The institute consists of art exhibition space and management, some graduate level programs in the fine arts and a restaurant and bookstore, which are open to the public. Since it opened, it has hosted numerous art exhibitions. The art exhibitions are held in the various galleries that are in the building. There is a committee which chooses the artists to exhibit which includes known names as well as new talents. In 2010, the Center held over fifteen exhibitions related to painting, photography and other disciplines, including those by Jacinto de Marín, and Francisco Toledo .

In 1999, it received custody of Televisa's large art collection, which was formerly housed in the Centro de Arte Contemporaneo in Polanco. The main challenge in accepting the collection was to build adequate facilities for its preservation. One of the downstairs galleries was converted for the purpose. The space contains four areas: the vault (which is fifty cm off the floor to control humidity), a research and consultation room for experts, one for the general public and a space for exhibitions of pieces selected on a rotating basis. The walls of the vault are isolated from those of the room which contains controls for temperature and humidity. The collection contains 2,294 images that Manuel Álvarez Bravo collected over twenty years. It contains works by pioneers such as Charles Gerard, William Henry Fox Talbot, Henri Cartier-Bresson, Kati Horna, Karl Blossfeldt, Man Ray, Guillermo Kahlo, Edward Weston, Tina Modotti, Graciela Iturbide, Pablo Ortiz Monasterio and Rafael Doniz as well as by Alvarez Bravo himself. The entire collection has also been digitalized.
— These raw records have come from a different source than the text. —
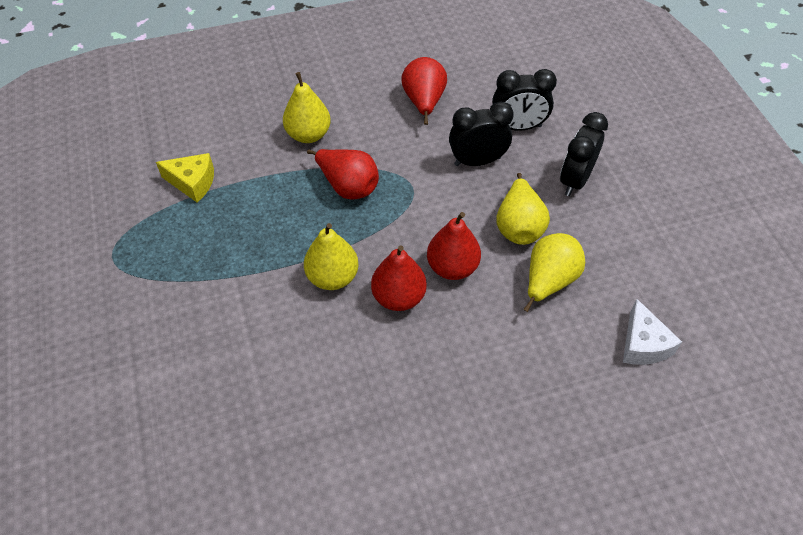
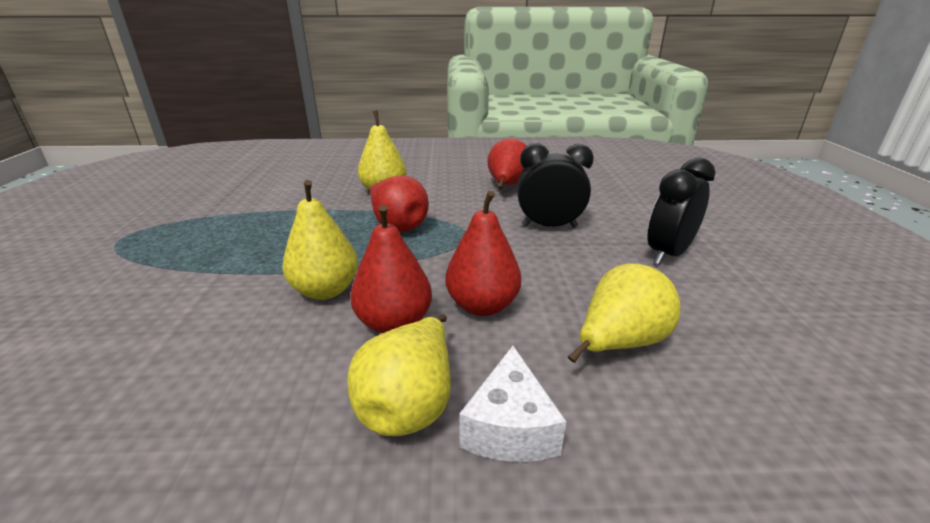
camera: 15 degrees right, 25 degrees down
yellow cheese [156,153,214,203] -> none
black clock [492,69,557,131] -> none
yellow pear [497,173,550,245] -> yellow pear moved to [347,314,451,436]
white cheese [623,299,682,365] -> white cheese moved to [459,346,567,462]

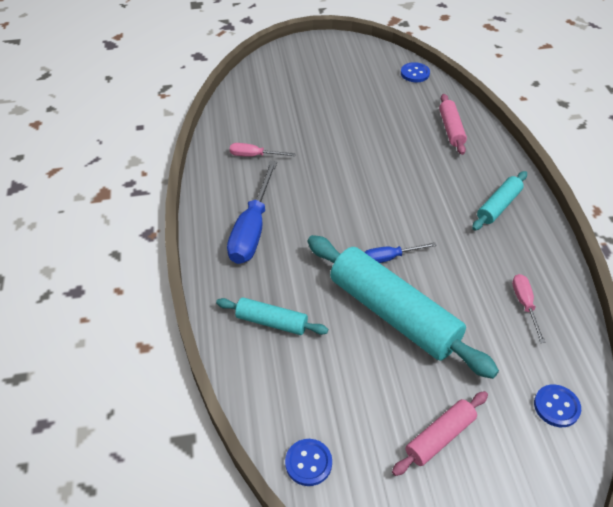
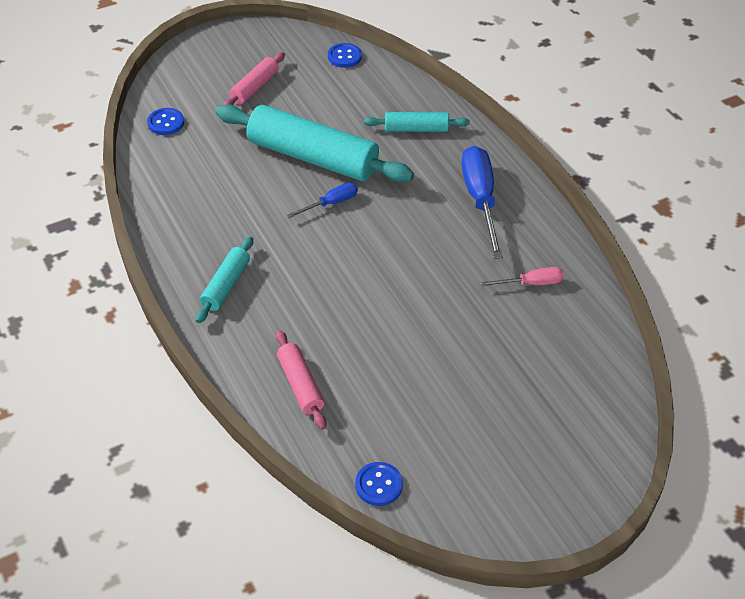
camera: 160 degrees right, 0 degrees up
pink screwdriver [512,274,546,343] -> none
On the ground floor of the building, facing the street are the bookstore and restaurant. The Liberia Pegaso bookstore contains large selections in English and Spanish, especially in art-related books, but there are also books on literature, history and poetry. The Las Flores del Mal restaurant was last remodeled in 2003, and is considered to be a very fashionable place to eat. Most of the dining area is centered on an open-air patio accented by a black fountain. Many of the restaurant’s patrons are those dedicated to the arts and media. It can also be rented for special events. It has a wide variety wines from various countries but the menu is not extensive containing international cuisine with Mexican touches such as huitlacoche, epazote and tamarind.

The center offers bachelor’s in art history, as well as masters in art, art appreciation and literary creation and a doctorate in art history. The bachelor’s is offered in conjunction with Secretariat of Public Education . It also offers courses, certificate programs, seminars and workshops in various disciplines such as art history, Mexican history, archeology, painting, sculpture, philosophy, music and cinema. It also contains an art library with almost 12,000 volumes, just over 680 videos.